Ejercicios propuestos
[1] Según el texto de estudio, ¿cuántos años pasó preso en los Estados Unidos la persona descrita, y por qué motivo?
[2] Indique si cada afirmación concuerda con el texto de estudio y cite textualmente las palabras que lo deciden: (a) Sobrevivió a las torturas de la Gestapo. (b) En el juicio por actividades antiestadounidenses fue hallado culpable. (c) Combatió en el ejército de tierra de los Estados Unidos.
[3] Escriba la continuación del texto de estudio sobre la vida de este revolucionario refugiado en los Estados Unidos, a partir de su última oración.

Texto de estudio
= = = =
Después se entregaría a la la vida de revolucionario durante las décadas de 1920 y 1930, conocería las entrañas del fascismo y del estalinismo, las entrañas del bestialismo. Sobreviviría a las más peligrosas misiones en los más diversos países (Panamá, Chile, Argentina, Alemania, EEUU), sobreviviría a las torturas de la Gestapo y sobreviviría a la GPU, la policía secreta de Stalin.

En 1937, para escapar a la persecución de una y otra se refugió en los Estados Unidos. En este país había vivido clandestinamente, organizando huelgas, dedicándose a tiempo completo a sus labores de agitador revolucionario y había estado tres años preso por un intento —o seudo intento— de asesinato. Trabajó en lo que pudo mientras escribía el libro que le dio fama, y con la fama salió a relucir su pasado y enfrentó una investigación y un juicio por actividades antiestadounidenses, pero fue declarado inocente. En el ínterin se enroló y participó como combatiente en la marina de guerra de los Estados Unidos, después recibió la ciudadanía y vivió en Marylan hasta el fin de sus días.
= = = =
Material proporcionado
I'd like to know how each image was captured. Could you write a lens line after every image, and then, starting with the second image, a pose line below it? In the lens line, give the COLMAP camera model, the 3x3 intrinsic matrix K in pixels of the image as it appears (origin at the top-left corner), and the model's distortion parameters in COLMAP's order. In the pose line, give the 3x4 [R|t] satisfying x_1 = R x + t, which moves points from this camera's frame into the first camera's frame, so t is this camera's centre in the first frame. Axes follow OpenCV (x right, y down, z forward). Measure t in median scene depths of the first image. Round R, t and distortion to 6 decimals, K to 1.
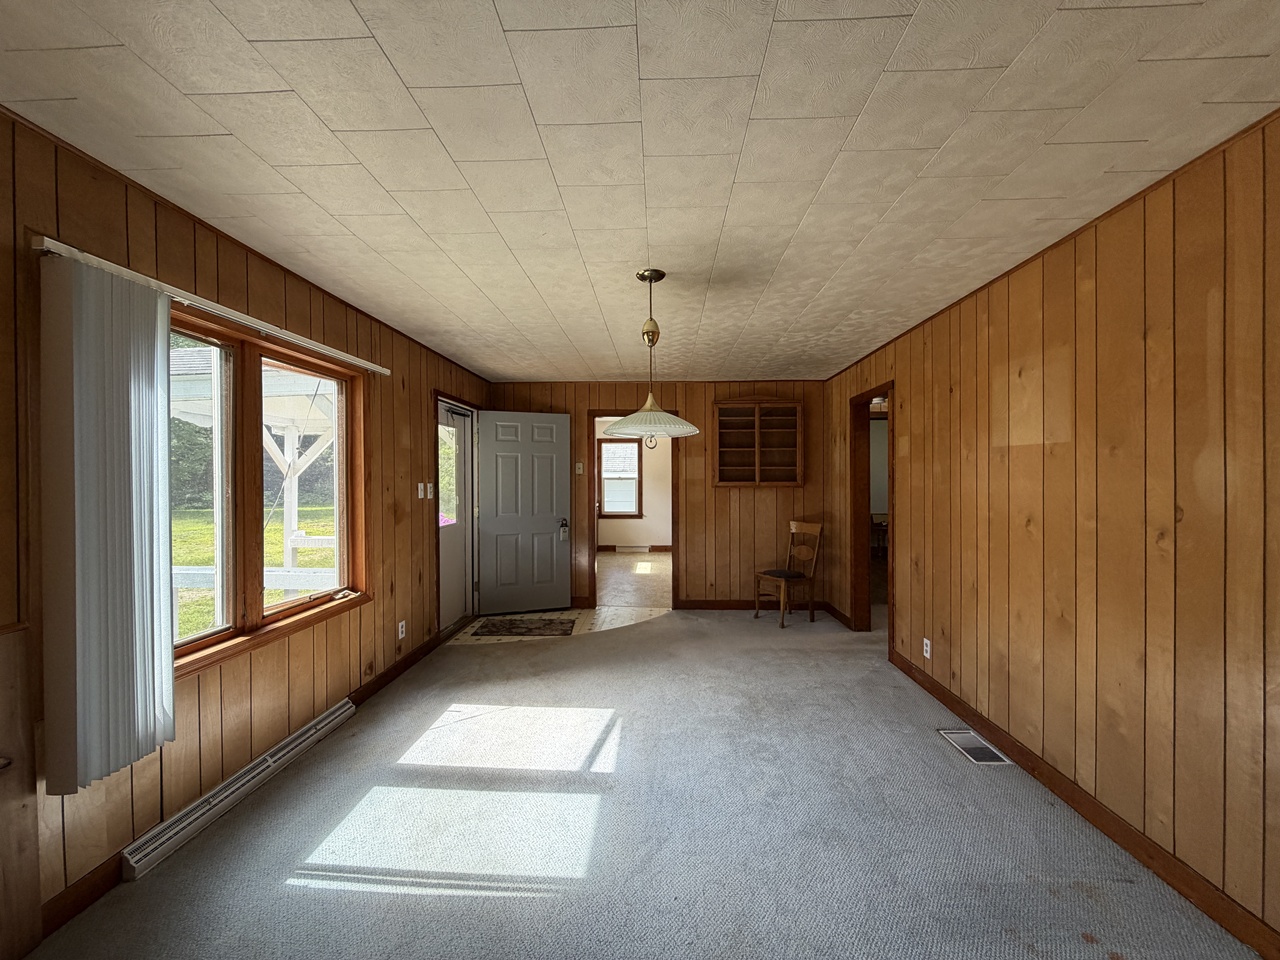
lens RADIAL K [[508.3, 0, 637.4], [0, 508.3, 480.1], [0, 0, 1]] dist [0.000446, 0.000076]
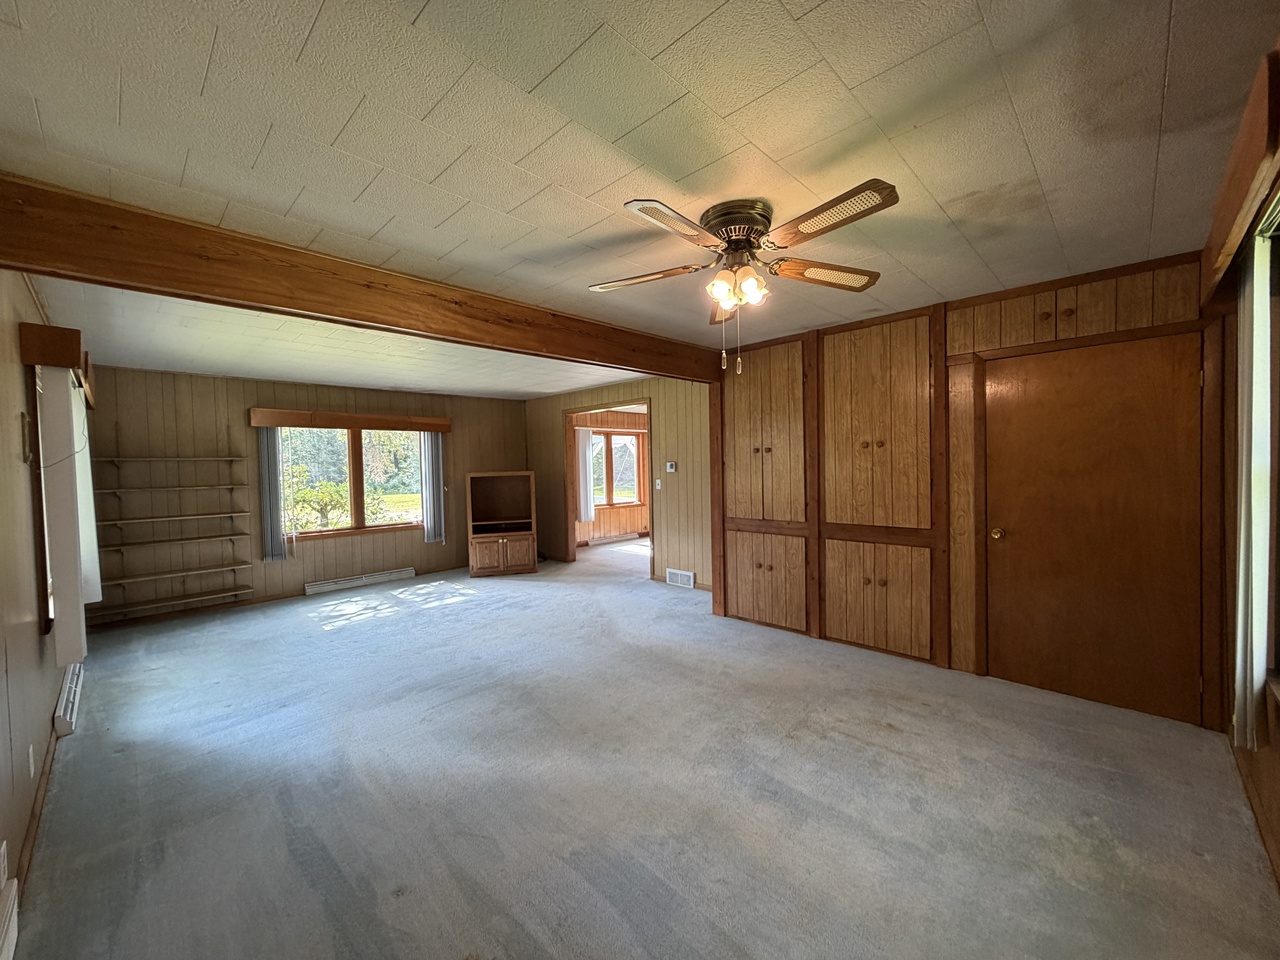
lens RADIAL K [[508.3, 0, 637.4], [0, 508.3, 480.1], [0, 0, 1]] dist [0.000446, 0.000076]
pose [[0.749429, 0.002088, -0.662082, 1.526740], [0.019060, 0.999513, 0.024728, 0.002035], [0.661811, -0.031151, 0.749024, -1.377293]]
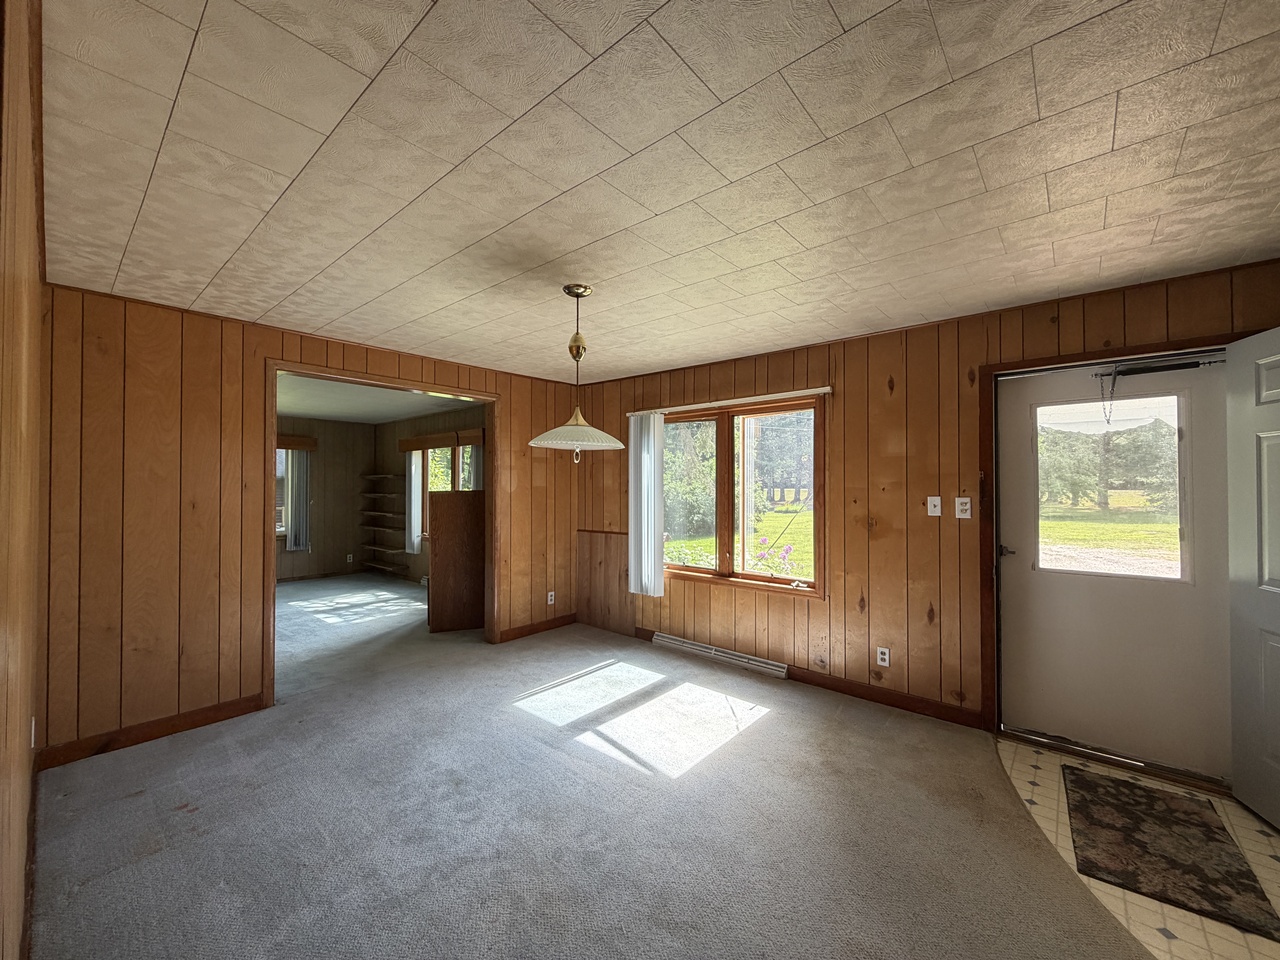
lens RADIAL K [[508.3, 0, 637.4], [0, 508.3, 480.1], [0, 0, 1]] dist [0.000446, 0.000076]
pose [[-0.615599, -0.006735, -0.788031, 0.618060], [-0.003857, 0.999977, -0.005533, -0.017899], [0.788050, -0.000367, -0.615611, 1.420654]]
= = = =
Soluciones
[1] Tres años, por un intento (o seudo intento) de asesinato.

[2]
(a) Sí: «sobreviviría a las torturas de la Gestapo».
(b) No: «pero fue declarado inocente».
(c) No: «participó como combatiente en la marina de guerra de los Estados Unidos».

[3]
En esa época ya era un hombre destrozado. Había perdido sus ilusiones, las grandes ilusiones por las que había luchado, había perdido a Lorelei, la gran mujer de su vida, en las garras de la Gestapo. El hijo de ambos había sido reeducado y se había convertido en un defensor del Tercer Reich, el imperio de Hitler.